Leur connerie aura au moins eut le mérite de me faire sourire et de me sortir de mes mornes pensées un instant.

- Vous êtes cons les gars... Je suis pas suicidaire. Quoique parfois à force de vous côtoyer... m'amusai-je mais me stoppant bien vite en voyant leurs mines déconfites. Nan, nan bien au contraire. Juste, j'ai parfois besoin de me rappeler à quel point je tiens à la vie, de mesurer l'importance qu'on se doit de lui porter en regardant sa fin probable en face. J'ai besoin de me souvenir que je suis censé être un mec qui adore la vie même en étant enfermé dans l'une d'elle que je n'affectionne plus depuis longtemps.


Le silence se fit derrière moi et j'en profitai pour me replonger dans ma contemplation, laissant de nouveau le vide envahir mon esprit, un vide reposant.
Le claquement de la porte ouvrant l'accès au toit se fit entendre et je crus un instant me retrouver seul, mais au même moment Liam vint prendre place prêt de moi. Seul Niall s'en était allé. Il s'assit un peu en retrait de sorte à ne pas avoir les jambes dans le vide contrairement à moi, mais il restait dans mon champ de vision sans que je n'ai à tourner la tête.


- Tu vas bien ?
- Oui, ça va et toi ? soufflai-je en même temps qu'un nouveau rond de fumée
- On parle de toi là.
- Et je t'ai répondu... Pourquoi t'es lourd comme ça dès le matin Li!
- Je veux juste m'assurer que tu ne mens pas.
- Je vais bien !


Je commençai à m'agiter malgré ma position vulnérable, la sérénité que je croyais avoir trouvée s'était évaporée et je ne parvenais plus à l'invoquer. Merci Liam.
De nouveau inquiet il posa une main ferme sur mon épaule pour me tranquilliser et appuyer ses propos.


- Même si ta vie s'effrondrait, tu ne répondrais jamais à cette question par un non...
- Alors pourquoi t'entêtes-tu à demander alors?
- Parce que c'est le rôle de l'ami que je suis.

Ami.
J'avais ces derniers temps l'étrange -et loin d'être agréable- sensation de ne plus comprendre le sens de ce mot. Entre mon ami Zayn qui disparaissait sans laisser de trace, et mon ami Harry qui n'avait plus rien d'un ami à sans cesse se trouver au-dessus, puis au-dessous de cette acception l'instant d'après.

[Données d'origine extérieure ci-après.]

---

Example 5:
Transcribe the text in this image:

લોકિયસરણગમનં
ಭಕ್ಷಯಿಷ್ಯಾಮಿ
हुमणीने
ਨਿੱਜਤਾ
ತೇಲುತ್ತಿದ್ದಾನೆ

La vie était une vraie rigolote. Harry avait vraisemblablement eu des sentiments à mon égard quand je ne le voyais tenir aucun autre rôle que celui d'ami. Et je me réveillais des années plus tard avec une envie incompréhensible de quelque chose de plus avec lui...et évidemment il était passé à autre chose et ses sentiments étaient désormais révolus.
Une vraie merde.
Le mail d'Ed m'avait touché bien plus profondément que je ne l'avais d'abord cru, mais le lire m'avait fait du mal. J'avais réalisé combien j'avais blessé Harry à le cantonner au rang d'ami tout en lui envoyant sans discontinuer des signaux contradictoires qui n'étaient qu'autant d'espoirs déchus de plus pour lui. Cela n'avait pas été intentionnel, bien sûr, néanmoins le résultat restait le même, il avait souffert par ma faute et je n'avais rien vu.
Mais le pire était peut-être ailleurs. Cette lecture m'avait fait prendre conscience que si cette réalité me blessait autant et si le statut révolu par le temps de ses propos m'avait autant serré le coeur c'était parce que nourrissais bel et bien des sentiments envers mon ancien meilleur ami.
Des sentiments dont je n'avais pas eu conscience et que je n'avais pu contrôler, des sentiments qui s'étaient imposés à moi la nuit dernière, assez violemment pour me pousser à franchir la dernière frontière amicale...



***


Le concert de ce soir avait été une bouffée d'air frais pour mon esprit asphyxié par les tourments. Je m'y étais consacré entièrement et il y avait longtemps je ne m'étais autant amusé sur scène. La foule était intenable et les rappels s'étaient multipliés, nous le faisions rarement mais ce soir nous étions remonté deux fois de plus sur scène pour céder à leurs réclamations, laissant l'euphorie du moment surpasser notre fatigue.
Nous savions que nous ne quitterions pas l'arène de si tôt, les techniciens avaient beaucoup à faire les derniers soirs et les fans étaient connus pour être extrêmement patients à la sortie d'un show. Nous nous étions de ce fait tous retrouvés dans la loge commune, nous affalant dans tous les coins alors que nous sortions tout juste de scène.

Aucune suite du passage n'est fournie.